§ What the task requires
Check each line below for the word "proof", and copy those that have it.

§ Saved data entries
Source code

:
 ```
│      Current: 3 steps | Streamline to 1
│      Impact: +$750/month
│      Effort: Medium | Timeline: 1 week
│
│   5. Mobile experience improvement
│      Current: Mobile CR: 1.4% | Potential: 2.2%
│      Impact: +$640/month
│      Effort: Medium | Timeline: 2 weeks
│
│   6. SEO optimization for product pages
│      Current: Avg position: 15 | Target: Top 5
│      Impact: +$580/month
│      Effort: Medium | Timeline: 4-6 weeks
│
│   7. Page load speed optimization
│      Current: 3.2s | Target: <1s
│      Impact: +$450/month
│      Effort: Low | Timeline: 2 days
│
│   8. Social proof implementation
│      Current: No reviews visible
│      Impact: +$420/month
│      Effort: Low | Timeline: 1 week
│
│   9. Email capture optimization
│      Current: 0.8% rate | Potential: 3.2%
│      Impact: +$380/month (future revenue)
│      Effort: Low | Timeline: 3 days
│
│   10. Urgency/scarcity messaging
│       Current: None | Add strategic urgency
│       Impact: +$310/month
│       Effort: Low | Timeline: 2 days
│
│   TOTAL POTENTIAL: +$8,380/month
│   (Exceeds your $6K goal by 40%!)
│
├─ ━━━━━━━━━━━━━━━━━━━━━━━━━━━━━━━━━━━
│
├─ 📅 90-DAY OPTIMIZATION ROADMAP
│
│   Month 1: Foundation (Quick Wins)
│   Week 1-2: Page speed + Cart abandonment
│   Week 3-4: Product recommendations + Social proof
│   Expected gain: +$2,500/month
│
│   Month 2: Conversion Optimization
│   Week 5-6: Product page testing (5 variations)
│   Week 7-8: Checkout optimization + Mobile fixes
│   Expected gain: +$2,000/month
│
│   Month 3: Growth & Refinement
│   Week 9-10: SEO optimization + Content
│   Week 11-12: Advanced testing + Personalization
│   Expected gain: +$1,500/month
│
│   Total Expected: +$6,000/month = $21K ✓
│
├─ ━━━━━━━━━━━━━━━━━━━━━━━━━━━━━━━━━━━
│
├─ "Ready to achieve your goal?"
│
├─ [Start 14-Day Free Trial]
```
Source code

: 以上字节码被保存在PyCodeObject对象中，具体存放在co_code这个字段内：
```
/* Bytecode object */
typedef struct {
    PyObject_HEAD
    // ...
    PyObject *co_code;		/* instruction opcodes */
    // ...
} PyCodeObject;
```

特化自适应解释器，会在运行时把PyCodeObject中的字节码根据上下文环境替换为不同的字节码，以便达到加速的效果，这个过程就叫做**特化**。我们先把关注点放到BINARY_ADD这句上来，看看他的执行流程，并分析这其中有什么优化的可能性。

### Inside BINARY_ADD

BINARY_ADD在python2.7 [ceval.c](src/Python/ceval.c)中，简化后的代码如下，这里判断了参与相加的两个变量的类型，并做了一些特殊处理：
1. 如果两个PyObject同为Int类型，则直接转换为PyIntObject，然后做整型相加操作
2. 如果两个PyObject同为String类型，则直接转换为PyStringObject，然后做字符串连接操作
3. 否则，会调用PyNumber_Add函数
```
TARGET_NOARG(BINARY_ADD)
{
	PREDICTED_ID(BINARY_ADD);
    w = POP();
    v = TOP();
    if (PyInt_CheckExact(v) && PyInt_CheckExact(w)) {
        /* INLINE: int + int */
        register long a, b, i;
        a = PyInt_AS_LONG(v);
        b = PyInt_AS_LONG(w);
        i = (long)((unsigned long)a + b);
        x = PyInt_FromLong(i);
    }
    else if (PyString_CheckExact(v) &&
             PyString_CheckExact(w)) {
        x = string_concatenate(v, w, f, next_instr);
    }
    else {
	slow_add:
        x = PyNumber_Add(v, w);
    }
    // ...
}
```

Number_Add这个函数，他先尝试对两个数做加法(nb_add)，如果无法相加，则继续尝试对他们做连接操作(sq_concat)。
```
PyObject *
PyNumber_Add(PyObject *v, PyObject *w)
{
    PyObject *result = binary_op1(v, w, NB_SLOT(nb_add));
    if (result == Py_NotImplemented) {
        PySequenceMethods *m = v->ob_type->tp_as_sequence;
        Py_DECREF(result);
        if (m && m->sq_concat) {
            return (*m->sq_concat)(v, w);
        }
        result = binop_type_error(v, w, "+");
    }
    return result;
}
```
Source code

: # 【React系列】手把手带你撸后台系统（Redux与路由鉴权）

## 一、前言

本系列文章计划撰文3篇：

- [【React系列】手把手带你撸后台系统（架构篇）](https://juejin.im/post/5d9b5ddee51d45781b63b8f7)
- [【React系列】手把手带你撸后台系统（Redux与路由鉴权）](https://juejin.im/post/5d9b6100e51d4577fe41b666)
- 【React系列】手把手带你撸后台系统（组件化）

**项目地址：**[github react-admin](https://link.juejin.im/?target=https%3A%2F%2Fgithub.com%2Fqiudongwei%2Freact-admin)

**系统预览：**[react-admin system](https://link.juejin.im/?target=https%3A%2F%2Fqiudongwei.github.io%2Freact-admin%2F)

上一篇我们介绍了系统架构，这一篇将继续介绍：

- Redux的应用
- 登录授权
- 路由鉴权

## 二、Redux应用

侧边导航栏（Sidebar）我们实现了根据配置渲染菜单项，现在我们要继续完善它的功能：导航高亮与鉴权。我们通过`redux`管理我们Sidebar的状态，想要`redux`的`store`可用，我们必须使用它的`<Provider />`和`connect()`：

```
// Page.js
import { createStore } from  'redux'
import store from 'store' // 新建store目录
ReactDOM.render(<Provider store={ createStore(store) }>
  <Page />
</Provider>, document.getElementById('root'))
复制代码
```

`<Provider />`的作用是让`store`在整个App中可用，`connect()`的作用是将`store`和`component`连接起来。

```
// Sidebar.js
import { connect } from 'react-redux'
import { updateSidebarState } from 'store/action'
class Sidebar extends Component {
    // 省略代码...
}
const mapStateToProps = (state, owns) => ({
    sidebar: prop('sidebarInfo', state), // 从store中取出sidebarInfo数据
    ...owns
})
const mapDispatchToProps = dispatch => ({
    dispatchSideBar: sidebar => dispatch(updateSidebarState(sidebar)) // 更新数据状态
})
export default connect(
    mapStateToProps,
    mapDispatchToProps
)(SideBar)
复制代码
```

§ Solution below
│   8. Social proof implementation
│   Week 3-4: Product recommendations + Social proof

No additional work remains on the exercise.